● INSTRUCTION
Copy the text of every entry below line for line, keeping each entry's text in order. Leave out the picture markers.

● SUPPLIED DATA
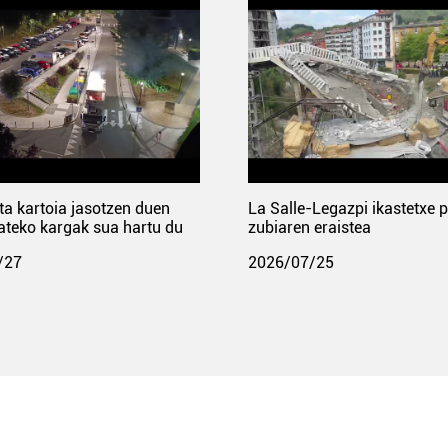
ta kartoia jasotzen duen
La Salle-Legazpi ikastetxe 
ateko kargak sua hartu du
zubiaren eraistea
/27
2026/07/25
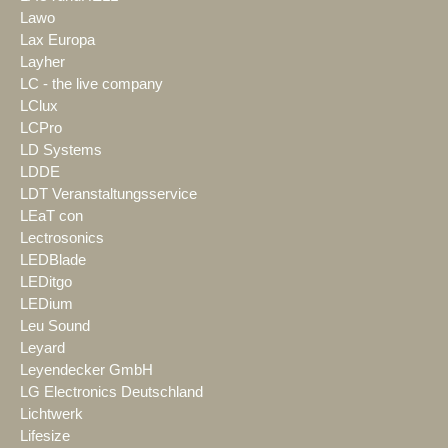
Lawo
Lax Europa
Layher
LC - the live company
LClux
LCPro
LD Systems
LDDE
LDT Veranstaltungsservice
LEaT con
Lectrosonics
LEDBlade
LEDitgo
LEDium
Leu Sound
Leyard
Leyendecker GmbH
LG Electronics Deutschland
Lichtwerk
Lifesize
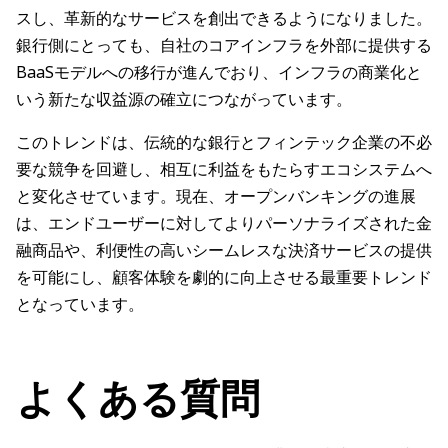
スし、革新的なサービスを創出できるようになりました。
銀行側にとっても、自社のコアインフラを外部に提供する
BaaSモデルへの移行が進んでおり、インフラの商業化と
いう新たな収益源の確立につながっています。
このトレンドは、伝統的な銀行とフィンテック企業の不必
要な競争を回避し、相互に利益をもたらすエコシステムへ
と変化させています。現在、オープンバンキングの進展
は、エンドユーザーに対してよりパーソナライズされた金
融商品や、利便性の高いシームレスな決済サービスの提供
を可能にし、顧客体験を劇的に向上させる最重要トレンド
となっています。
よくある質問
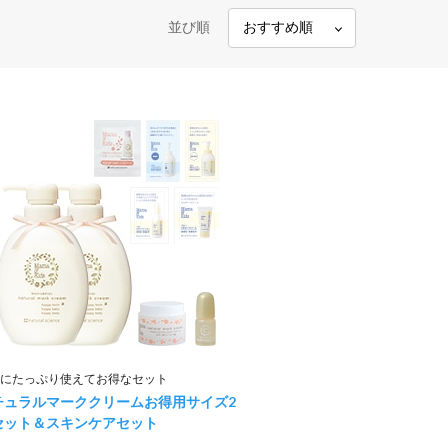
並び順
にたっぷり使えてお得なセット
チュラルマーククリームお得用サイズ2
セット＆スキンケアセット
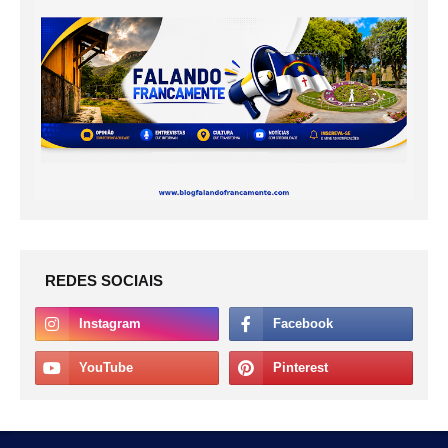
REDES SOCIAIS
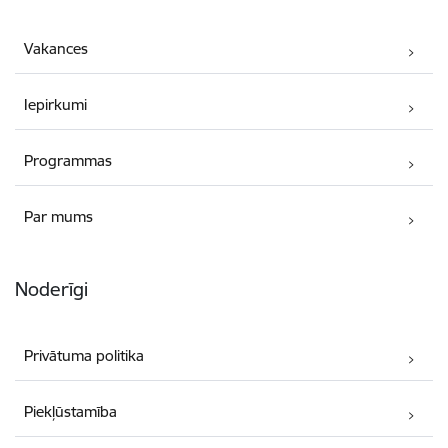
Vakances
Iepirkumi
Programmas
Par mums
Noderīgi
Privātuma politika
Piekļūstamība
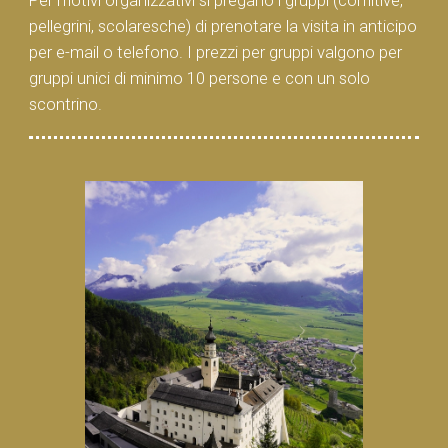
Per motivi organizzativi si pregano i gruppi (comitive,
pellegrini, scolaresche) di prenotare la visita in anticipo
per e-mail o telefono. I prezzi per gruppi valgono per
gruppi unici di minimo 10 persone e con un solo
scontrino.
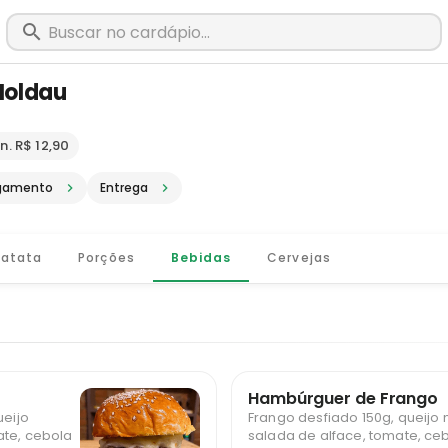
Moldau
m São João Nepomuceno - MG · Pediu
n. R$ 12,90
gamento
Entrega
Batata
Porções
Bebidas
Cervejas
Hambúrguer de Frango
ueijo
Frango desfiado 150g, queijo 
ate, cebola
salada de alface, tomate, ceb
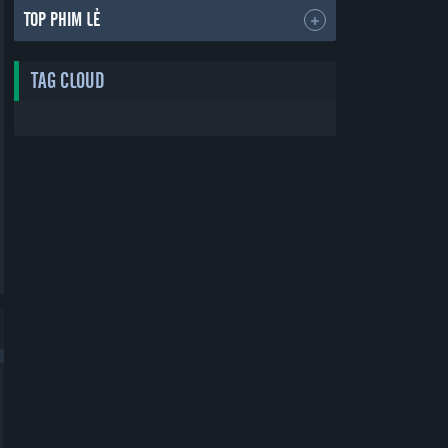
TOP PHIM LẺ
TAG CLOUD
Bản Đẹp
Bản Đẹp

● YOUR RESPONSE
ta kartoia jasotzen duen
La Salle-Legazpi ikastetxe 
ateko kargak sua hartu du
zubiaren eraistea
/27
2026/07/25
Lawo
Lax Europa
Layher
LC - the live company
LClux
LCPro
LD Systems
LDDE
LDT Veranstaltungsservice
LEaT con
Lectrosonics
LEDBlade
LEDitgo
LEDium
Leu Sound
Leyard
Leyendecker GmbH
LG Electronics Deutschland
Lichtwerk
Lifesize
スし、革新的なサービスを創出できるようになりました。
銀行側にとっても、自社のコアインフラを外部に提供する
BaaSモデルへの移行が進んでおり、インフラの商業化と
いう新たな収益源の確立につながっています。
このトレンドは、伝統的な銀行とフィンテック企業の不必
要な競争を回避し、相互に利益をもたらすエコシステムへ
と変化させています。現在、オープンバンキングの進展
は、エンドユーザーに対してよりパーソナライズされた金
融商品や、利便性の高いシームレスな決済サービスの提供
を可能にし、顧客体験を劇的に向上させる最重要トレンド
となっています。
よくある質問
並び順
にたっぷり使えてお得なセット
チュラルマーククリームお得用サイズ2
セット＆スキンケアセット
REDES SOCIAIS
Vakances
Iepirkumi
Programmas
Par mums
Noderīgi
Privātuma politika
Piekļūstamība
Per motivi organizzativi si pregano i gruppi (comitive,
pellegrini, scolaresche) di prenotare la visita in anticipo
per e-mail o telefono. I prezzi per gruppi valgono per
gruppi unici di minimo 10 persone e con un solo
scontrino.
Moldau
m São João Nepomuceno - MG · Pediu
n. R$ 12,90
gamento
Entrega
Batata
Porções
Bebidas
Cervejas
Hambúrguer de Frango
ueijo
Frango desfiado 150g, queijo 
ate, cebola
salada de alface, tomate, ceb
TOP PHIM LẺ
TAG CLOUD
Bản Đẹp
Bản Đẹp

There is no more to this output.